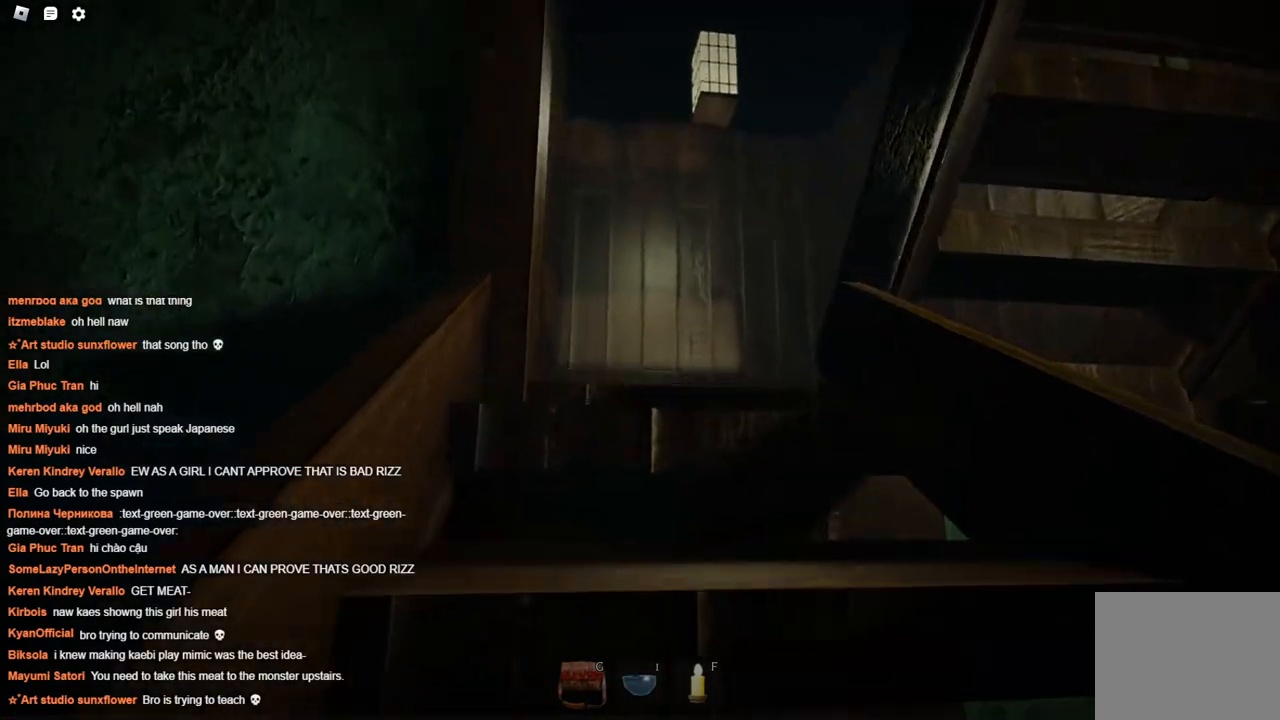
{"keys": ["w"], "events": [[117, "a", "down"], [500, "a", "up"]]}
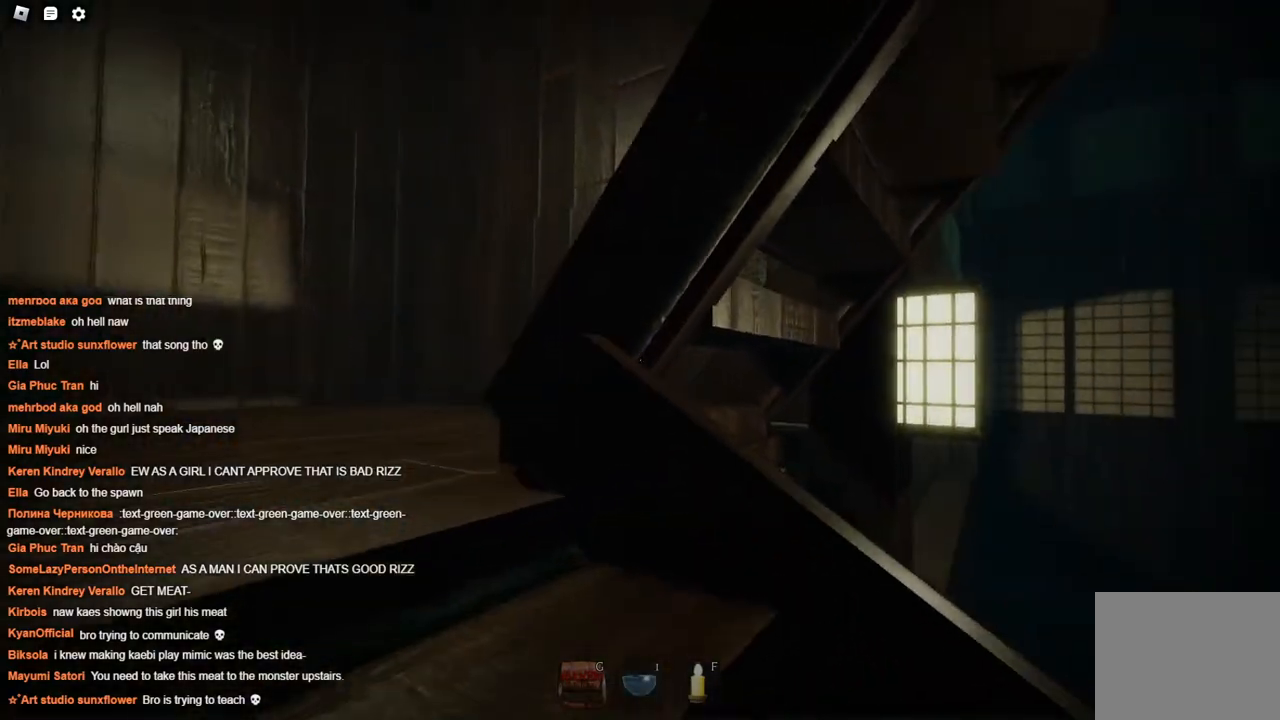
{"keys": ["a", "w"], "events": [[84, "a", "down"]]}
==
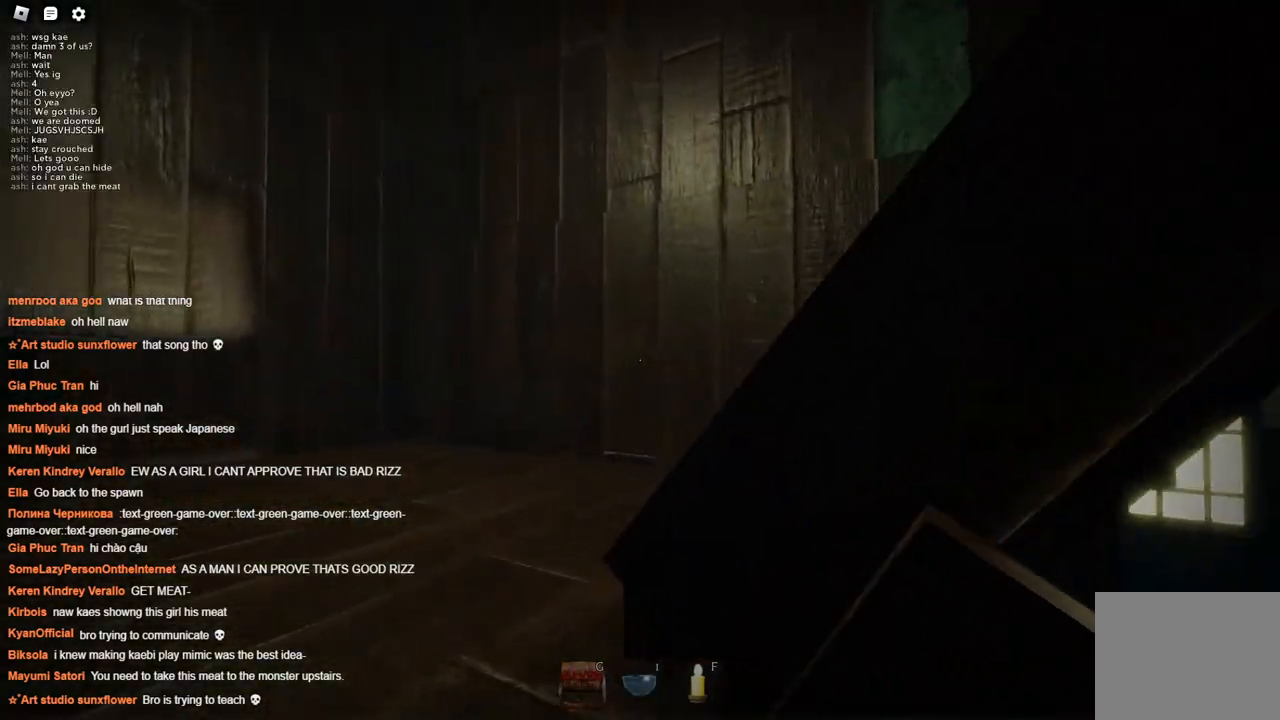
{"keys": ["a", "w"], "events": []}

▶ _WHAT YOU WILL DO_: Looking through the data above, copy out each line in which the string "down" occurs.

▶ _TASK RESPONSE_:
{"keys": ["w"], "events": [[117, "a", "down"], [500, "a", "up"]]}
{"keys": ["a", "w"], "events": [[84, "a", "down"]]}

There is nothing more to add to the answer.